:: Problems and tasks ::
a. In the forum thread about Millie's coat, how does a silver beige clear compared with a cafe?
b. Repeat word for word the part of the forum thread about Millie that opens with the words containing "## CT Girl (Nov" and closes with "her toothy grin!".
c. Write the next portion of the forum thread about Millie's coat color, starting right after its final line.

:: Passage provided ::
***

# Miss Millie is Feelin' Pretty!



## CharismaticMillie (Jun 16, 2010)

I groomed Millie today and then she ran around outside with Henry after it was all said and done. I took the opportunity to get some photos of her. Enjoy! Can you believe how much she has lightened?


----------



## CharismaticMillie (Jun 16, 2010)

*More of Mildred*

More of Mildred


----------



## CT Girl (Nov 17, 2010)

She really has lightened up quite a bit. Dark or light Millie is always stunning. Her new lighter color is such a pretty shade. Kind of like a creamed coffee with a hint of cinnamon. It is always funny to me to see the "fight" pictures especially when the dogs are so elegantly groomed. They look like they are having a blast. It is such a contrast to see your film strip at the bottom of your posts where they look like such angels and then see them looking so devilish in the play shots.


----------



## Dallasminis (Feb 6, 2011)

Millie, though beautiful, is scary with her toothy grin!


----------



## CurlyDog (Aug 20, 2008)

Wow, what a difference! So, she's not a silver beige? Her color resembles Raleigh. Poodle colors are such a mystery to me. Do browns lighten in the same way?


----------



## CharismaticMillie (Jun 16, 2010)

CurlyDog said:


> Wow, what a difference! So, she's not a silver beige? Her color resembles Raleigh. Poodle colors are such a mystery to me. Do browns lighten in the same way?


Millie, it seems, is cafe au lait. I consider her cafe and not silver beige because her color cleared like a blue would clear. It has been explained to me that cafe can range from "coffee with some cream" color to a milky "coffee with lots of cream" color. I believe there is some overlap in how a silver beige/cafe appear but that a silver beige will be evident very young while a cafe might be more difficult to identify as a young puppy. Also, a silver beige clears like a silver while a cafe clears like a blue. 

In hindsight, it is not surprising that Millie has turned out to be cafe. Her younger full siblings supposedly were born with white hairs in their paw pads (both "black" and "brown" puppies - so they likely will be cafe and blue).


----------



## outwest (May 1, 2011)

She's a Cafe AuLait, for sure. Pretty girl with such thick hair. I like that you leave her a little bit fluffy, too. It seems everyone around here likes the close shave look.


----------



## CharismaticMillie (Jun 16, 2010)

outwest said:


> She's a Cafe AuLait, for sure. Pretty girl with such thick hair. I like that you leave her a little bit fluffy, too. It seems everyone around here likes the close shave look.

***

:: Stored data ::
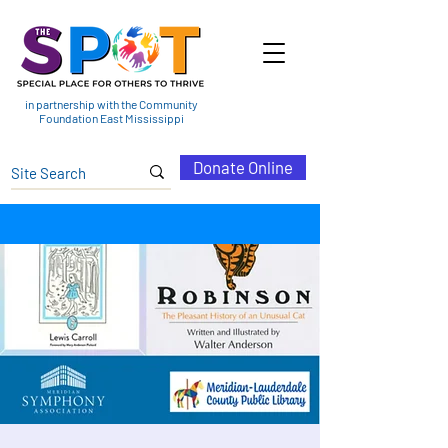
in partnership with the Community
Foundation East Mississippi
Donate Online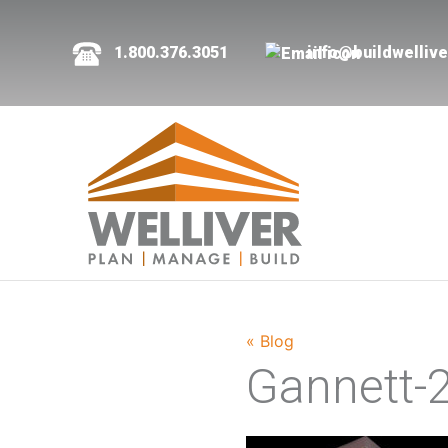
1.800.376.3051
info@buildwelliv
« Blog
Gannett-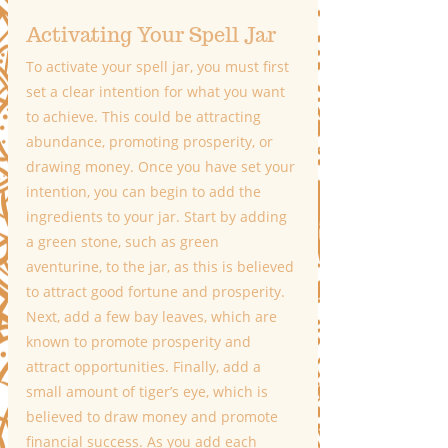
Activating Your Spell Jar
To activate your spell jar, you must first 
set a clear intention for what you want 
to achieve. This could be attracting 
abundance, promoting prosperity, or 
drawing money. Once you have set your 
intention, you can begin to add the 
ingredients to your jar. Start by adding 
a green stone, such as green 
aventurine, to the jar, as this is believed 
to attract good fortune and prosperity. 
Next, add a few bay leaves, which are 
known to promote prosperity and 
attract opportunities. Finally, add a 
small amount of tiger’s eye, which is 
believed to draw money and promote 
financial success. As you add each 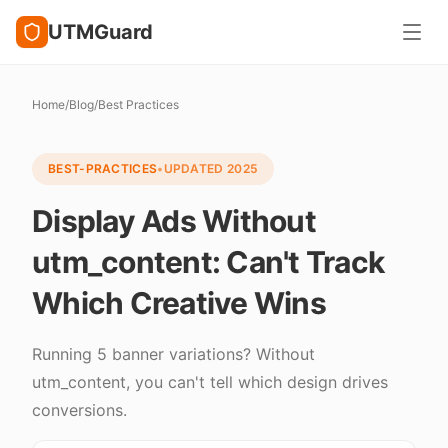
UTMGuard
Home
/
Blog
/
Best Practices
BEST-PRACTICES
•
UPDATED
2025
Display Ads Without
utm_content: Can't Track
Which Creative Wins
Running 5 banner variations? Without
utm_content, you can't tell which design drives
conversions.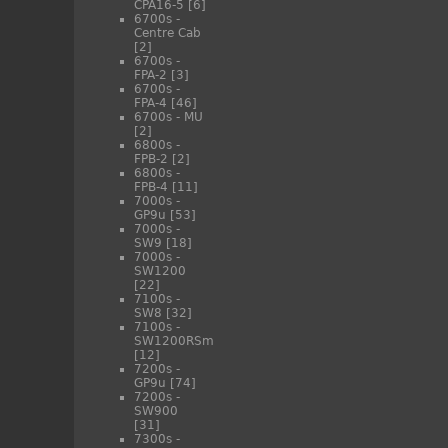
CPA16-5
[6]
6700s -
Centre Cab
[2]
6700s -
FPA-2
[3]
6700s -
FPA-4
[46]
6700s - MU
[2]
6800s -
FPB-2
[2]
6800s -
FPB-4
[11]
7000s -
GP9u
[53]
7000s -
SW9
[18]
7000s -
SW1200
[22]
7100s -
SW8
[32]
7100s -
SW1200RSm
[12]
7200s -
GP9u
[74]
7200s -
SW900
[31]
7300s -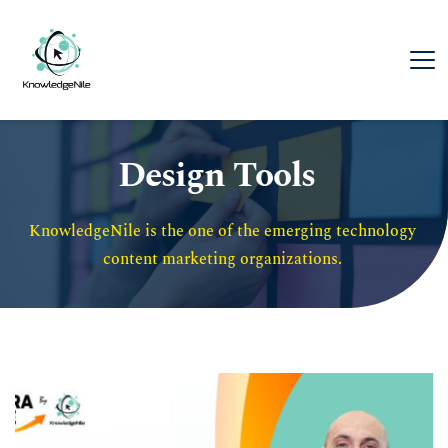
Design Tools
KnowledgeNile is the one of the emerging technology 
content marketing organizations. 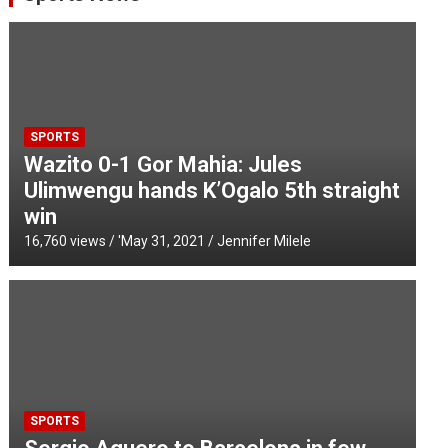
SPORTS
Wazito 0-1 Gor Mahia: Jules
Ulimwengu hands K’Ogalo 5th straight
win
16,760 views / '
May 31, 2021
Jennifer Milele
SPORTS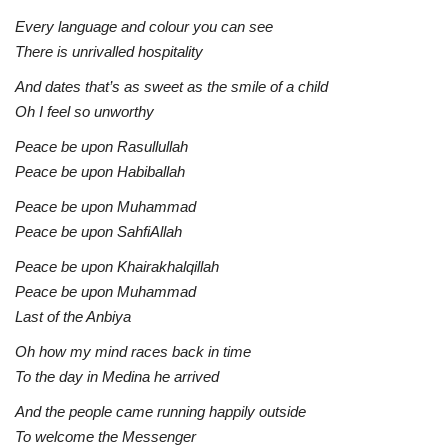
Every language and colour you can see
There is unrivalled hospitality
And dates that’s as sweet as the smile of a child
Oh I feel so unworthy
Peace be upon Rasullullah
Peace be upon Habiballah
Peace be upon Muhammad
Peace be upon SahfiAllah
Peace be upon Khairakhalqillah
Peace be upon Muhammad
Last of the Anbiya
Oh how my mind races back in time
To the day in Medina he arrived
And the people came running happily outside
To welcome the Messenger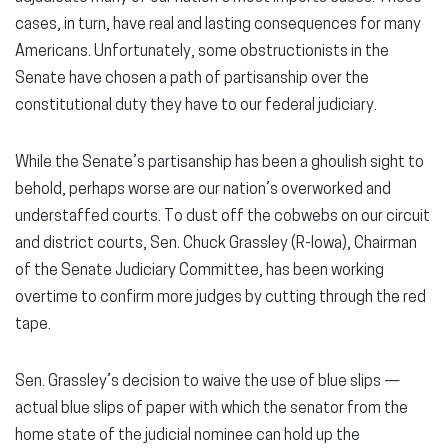
cases, in turn, have real and lasting consequences for many
Americans. Unfortunately, some obstructionists in the
Senate have chosen a path of partisanship over the
constitutional duty they have to our federal judiciary.
While the Senate’s partisanship has been a ghoulish sight to
behold, perhaps worse are our nation’s overworked and
understaffed courts. To dust off the cobwebs on our circuit
and district courts, Sen. Chuck Grassley (R-Iowa), Chairman
of the Senate Judiciary Committee, has been working
overtime to confirm more judges by cutting through the red
tape.
Sen. Grassley’s decision to waive the use of blue slips —
actual blue slips of paper with which the senator from the
home state of the judicial nominee can hold up the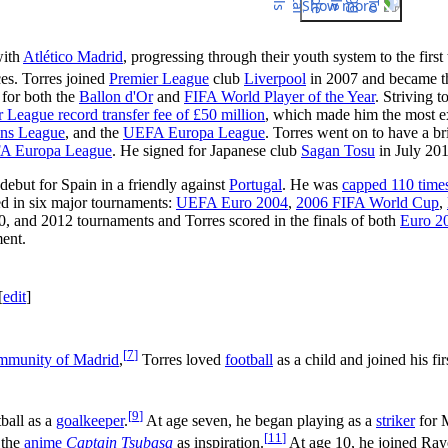
Show more
with
Atlético Madrid
, progressing through their youth system to the firs
es. Torres joined
Premier League
club
Liverpool
in 2007 and became the
d for both the
Ballon d'Or
and
FIFA World Player of the Year
. Striving 
 League record transfer fee of £50 million
, which made him the most ex
ns League
, and the
UEFA Europa League
. Torres went on to have a bri
A Europa League
. He signed for Japanese club
Sagan Tosu
in July 201
debut for Spain in a friendly against
Portugal
. He was
capped 110 time
ed in six major tournaments:
UEFA Euro 2004
,
2006 FIFA World Cup
,
, and 2012 tournaments and Torres scored in the finals of both
Euro 2
ment.
[
edit
]
[
7
]
munity of Madrid
,
Torres loved
football
as a child and joined his fi
[
9
]
ball as a
goalkeeper
.
At age seven, he began playing as a
striker
for M
[
11
]
 the
anime
Captain Tsubasa
as inspiration.
At age 10, he joined Rayo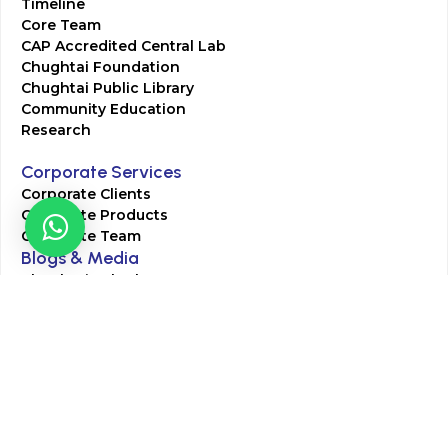
Timeline
Core Team
CAP Accredited Central Lab
Chughtai Foundation
Chughtai Public Library
Community Education
Research
Corporate Services
Corporate Clients
Corporate Products
Corporate Team
Blogs & Media
Chughtai Lab Blogs
Press Mentions
HR
Join Our Team
Life at Chughtai Lab
Academics
M-Pill Admissions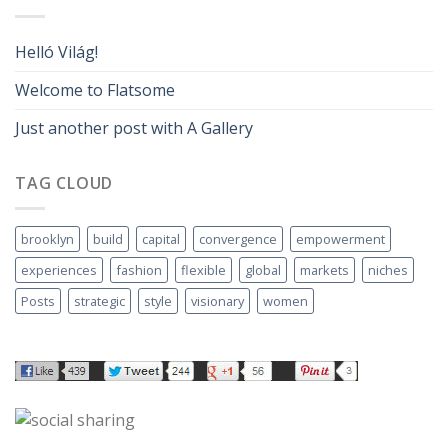
Helló Világ!
Welcome to Flatsome
Just another post with A Gallery
TAG CLOUD
brooklyn
build
capital
convergence
empowerment
experiences
fashion
flexible
global
markets
niches
Posts
strategic
style
visionary
women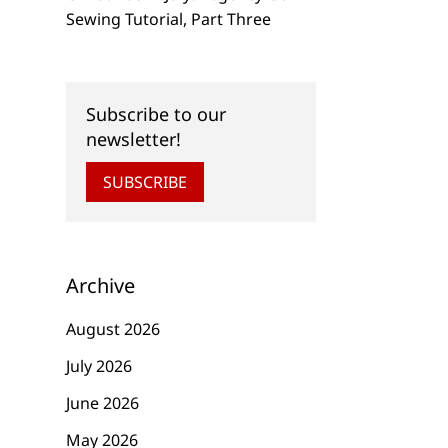
Sewing Tutorial, Part Three
Subscribe to our
newsletter!
SUBSCRIBE
Archive
August 2026
July 2026
June 2026
May 2026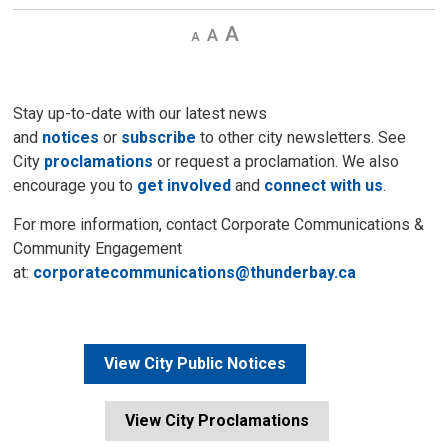
Decrease
Default 
Increase
text
text
text
size
size
size
Stay up-to-date with our latest news
and
notices
or
subscribe
to other city newsletters. See 
City
proclamations
or request a proclamation. We also 
encourage you to
get involved
and 
connect with us
.
For more information, contact Corporate Communications &
Community Engagement
at:
corporatecommunications@thunderbay.ca
View City Public Notices
View City Proclamations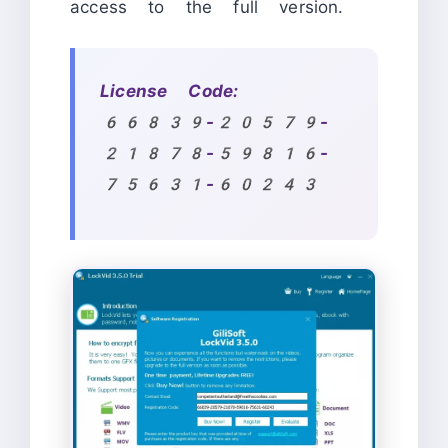
access to the full version.
License Code:
66839-20579-
21878-59816-
75631-60243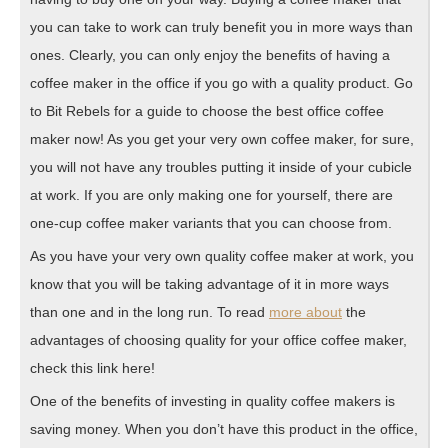
you can take to work can truly benefit you in more ways than
ones. Clearly, you can only enjoy the benefits of having a
coffee maker in the office if you go with a quality product. Go
to Bit Rebels for a guide to choose the best office coffee
maker now! As you get your very own coffee maker, for sure,
you will not have any troubles putting it inside of your cubicle
at work. If you are only making one for yourself, there are
one-cup coffee maker variants that you can choose from.
As you have your very own quality coffee maker at work, you
know that you will be taking advantage of it in more ways
than one and in the long run. To read
more about
the
advantages of choosing quality for your office coffee maker,
check this link here!
One of the benefits of investing in quality coffee makers is
saving money. When you don’t have this product in the office,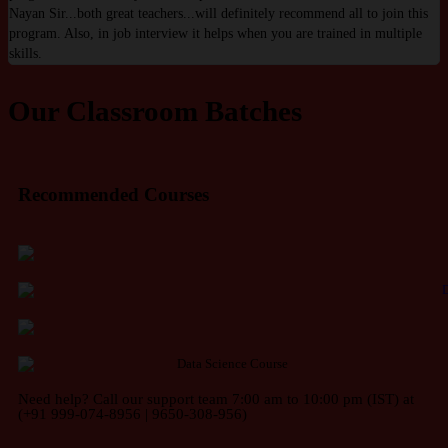
Nayan Sir...both great teachers...will definitely recommend all to join this
w
program. Also, in job interview it helps when you are trained in multiple
w
skills.
Our Classroom Batches
Recommended Courses
Need help? Call our support team 7:00 am to 10:00 pm (IST) at
(+91 999-074-8956 | 9650-308-956)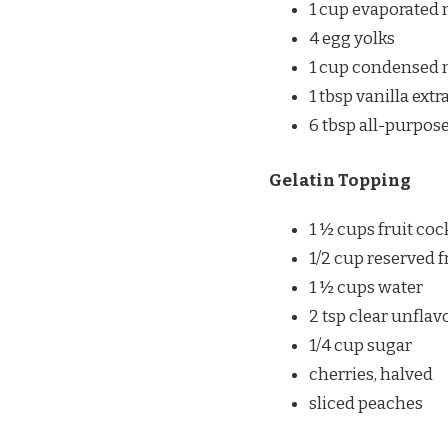
1 cup evaporated 
4 egg yolks
1 cup condensed 
1 tbsp vanilla extr
6 tbsp all-purpose
Gelatin Topping
1 ½ cups fruit coc
1/2 cup reserved f
1 ½ cups water
2 tsp clear unfla
1/4 cup sugar
cherries, halved
sliced peaches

***

:: Responses ::
a. A silver beige clears like a silver, while a cafe clears like a blue.

b.
## CT Girl (Nov 17, 2010)

She really has lightened up quite a bit. Dark or light Millie is always stunning. Her new lighter color is such a pretty shade. Kind of like a creamed coffee with a hint of cinnamon. It is always funny to me to see the "fight" pictures especially when the dogs are so elegantly groomed. They look like they are having a blast. It is such a contrast to see your film strip at the bottom of your posts where they look like such angels and then see them looking so devilish in the play shots.


----------



## Dallasminis (Feb 6, 2011)

Millie, though beautiful, is scary with her toothy grin!

c.
Oh, yes!! And I am trying to grow it out a good bit, too. I'd like her in a modern (basically a modified show puppy clip) or a continental. I am growing her out and shaping her at the same time.  If we go the continental route, I will have someone set that pattern for me.


----------



## outwest (May 1, 2011)

I was sure my 9 month old cream dog would turn whitish. Instead, her ears have lightened and her body has darkened. The adult hair that is just starting down her back/shoulders is definitely orangey-apricot, not cream. I had her cut down to an inch and a half a few days ago. I got back a dog a shade darker on the sides with an apricot stripe down her back and across her shoulders! I hope the color spreads as her coat changes because at the moment she looks like a skunk! LOL


----------



## CharismaticMillie (Jun 16, 2010)

outwest said:


> I was sure my 9 month old cream dog would turn whitish. Instead, her ears have lightened and her body has darkened. The adult hair that is just starting down her back/shoulders is definitely orangey-apricot, not cream. I had her cut down to an inch and a half a few days ago. I got back a dog a shade darker on the sides with an apricot stripe down her back and across her shoulders! I hope the color spreads as her coat changes because at the moment she looks like a skunk! LOL


Crazy! Maybe Bonnie will be apricot after all!  Only time will tell. They say you know their color by 3. Henry is 3.5 so he is very obviously a holding black. Millie is 1.5 so she is going to be a light cafe au lait it seems (as she is still getting lighter). I can't wait to see what Bonnie looks like when she has all of her adult coat! She is a very pretty color.

Millie started to clear on the back of her thighs. Patches of almost white hair started there. At the same time, her tail cleared to an almost champagne color and she started to lighten on her rear. It basically just spread from her rear and also from her face. Then, she had very milky chunks of hair sprouting from her pasterns and from in between her little toesies. It soft of spread from all of those places.

Though, now she has dark guard hairs showing up in her coat. That adds a brown sheen to her now very milky cafe color.


----------



## outwest (May 1, 2011)

It is crazy- an ever changing show. I wonder, would the clue have been when she was a newborn pup? She's the dark one straight down.


----------



## minipoodlelover (Jul 25, 2011)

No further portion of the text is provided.